What is expected: When you reach the line with "cy_px: 1241" in the data below, begin printing lines exactly, and stop once the line with "f_number: 1.9" has been printed.

Records from a data collection
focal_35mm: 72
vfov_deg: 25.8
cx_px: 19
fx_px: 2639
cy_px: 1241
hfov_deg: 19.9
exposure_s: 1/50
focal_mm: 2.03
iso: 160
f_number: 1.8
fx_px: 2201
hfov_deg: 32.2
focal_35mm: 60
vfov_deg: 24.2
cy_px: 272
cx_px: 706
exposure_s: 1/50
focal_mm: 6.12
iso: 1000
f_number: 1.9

==

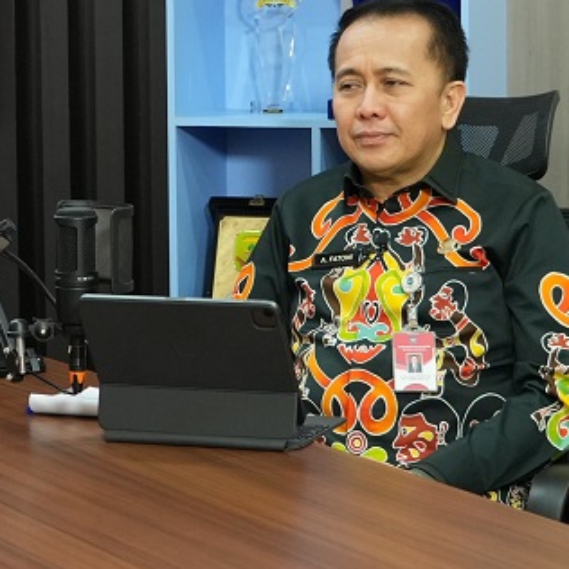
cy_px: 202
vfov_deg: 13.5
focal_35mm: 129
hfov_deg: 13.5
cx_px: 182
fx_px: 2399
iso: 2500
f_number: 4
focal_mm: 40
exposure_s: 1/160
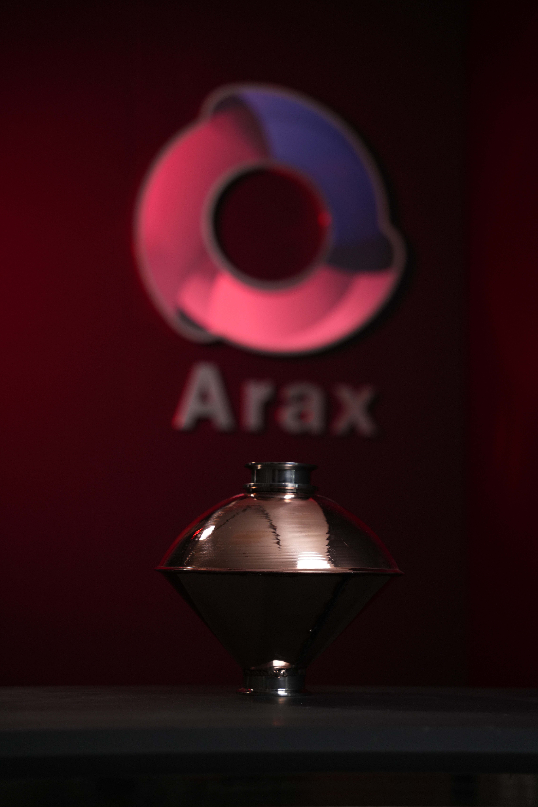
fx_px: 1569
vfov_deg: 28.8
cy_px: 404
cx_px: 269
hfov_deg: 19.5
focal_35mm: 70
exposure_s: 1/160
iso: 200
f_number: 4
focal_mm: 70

Your solution:
cy_px: 1241
hfov_deg: 19.9
exposure_s: 1/50
focal_mm: 2.03
iso: 160
f_number: 1.8
fx_px: 2201
hfov_deg: 32.2
focal_35mm: 60
vfov_deg: 24.2
cy_px: 272
cx_px: 706
exposure_s: 1/50
focal_mm: 6.12
iso: 1000
f_number: 1.9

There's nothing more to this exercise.